まだご存じない方は、パフォーマンスグループ「キュピキュピ」の石橋義正が制作した「バミリオン・プレジャー・ナイト」という90年代の日本の番組をYouTubeで観るのもいいかも。非常に美しいヴィジュアルのドラマ「POSE」もNetflixで観ることができます。










ーー新たにチャレンジしてみたいことはありますか。


Demi : 自主隔離が続く場合、自己表現の新しい方法と新しい創造的な手段を見つけたいです。
自主隔離が終了したら、自分で始めたものをより広い空間でやることを検討、挑戦し、これから起こることに適応することに挑戦したいと思います。そして、自主隔離が続くかどうかに関わらず、自分が大切にしていることと共生していき、仕事でも共生を見つけること、困難から良いチャンスを見つけることに挑戦したいです。


ーー事態が好転し、COVID-19が収束したらしたら何をしたいですか。


Demi : ハグ。


ーー政府の施策は満足できるものだと思いますか。もしNOであればどのようなことを提案したいですか。

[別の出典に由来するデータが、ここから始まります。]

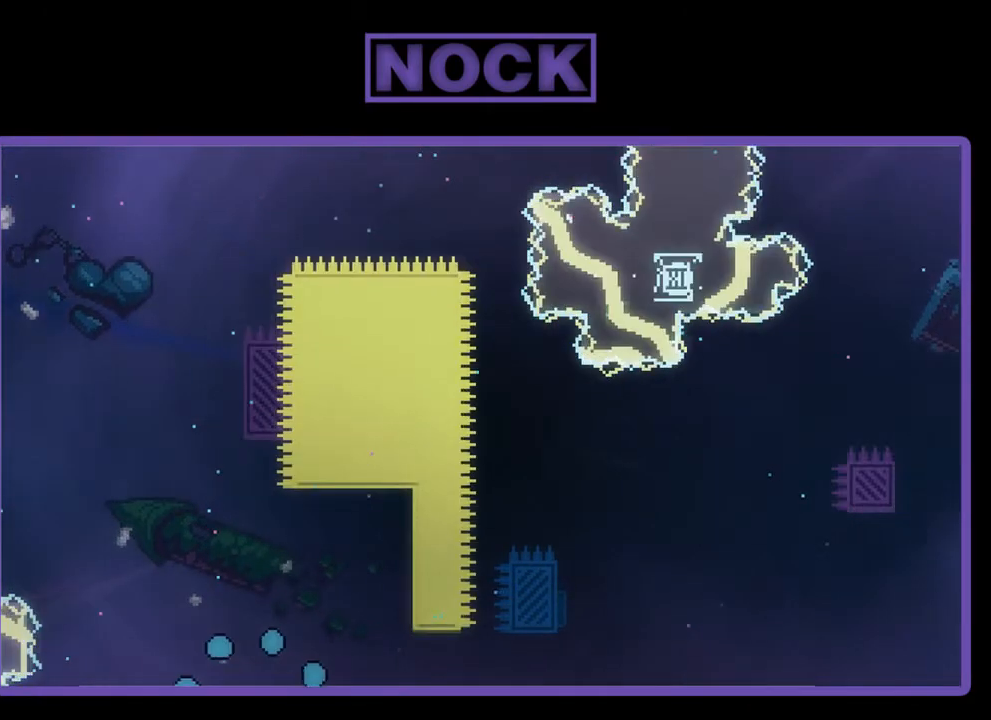
{"buttons": ["R2"], "left_stick": "center", "events": [[250, "R2", "down"]]}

Demi : 政府は100%正しい対応をできたとは思いませんが、その努力を全く見なかったことにするというのも違うと思います。もっとも難しい問題は、「個人の権利」とは別に、民主主義が何ができるかではないでしょうか。一部の国では、「生命の価値」を「権利の価値」より上に捉え、より深刻なロックダウンを行なっています。
何が正しい答えかは難しいですが、日本政府は決定を躊躇し、国民をかなり混乱させたと思います。オリンピック延期の公式決定後、数字が劇的に変わった悲しい真実。経済活動が私たちの命よりも大切にされているのを目の当たりにした、ちょっとした「目を見開く驚くべき瞬間」でした。その後、国民への支援について議論されたことが旅行クーポン、肉、そして1つの家族につき2つのマスクということから、安心できるような状況ではなく風刺されるような状態になってしまいました。その後に下された決定も、「数歩は遅すぎる」という気持ち。
私は天皇側からのアクションも少し期待していました。日本には強制的に家にいなくてはいけないという法律はなく、首相は「丁寧にお願いする」ことしかできないので、政治的な立場ではなく、誰もが最も尊敬する人が自分で考えて行動を起こし、人々に家にいるように頼むとしたら、それは他国と同じ強力でいて、最も穏やかな力を発することができるのではないかと思ったんです。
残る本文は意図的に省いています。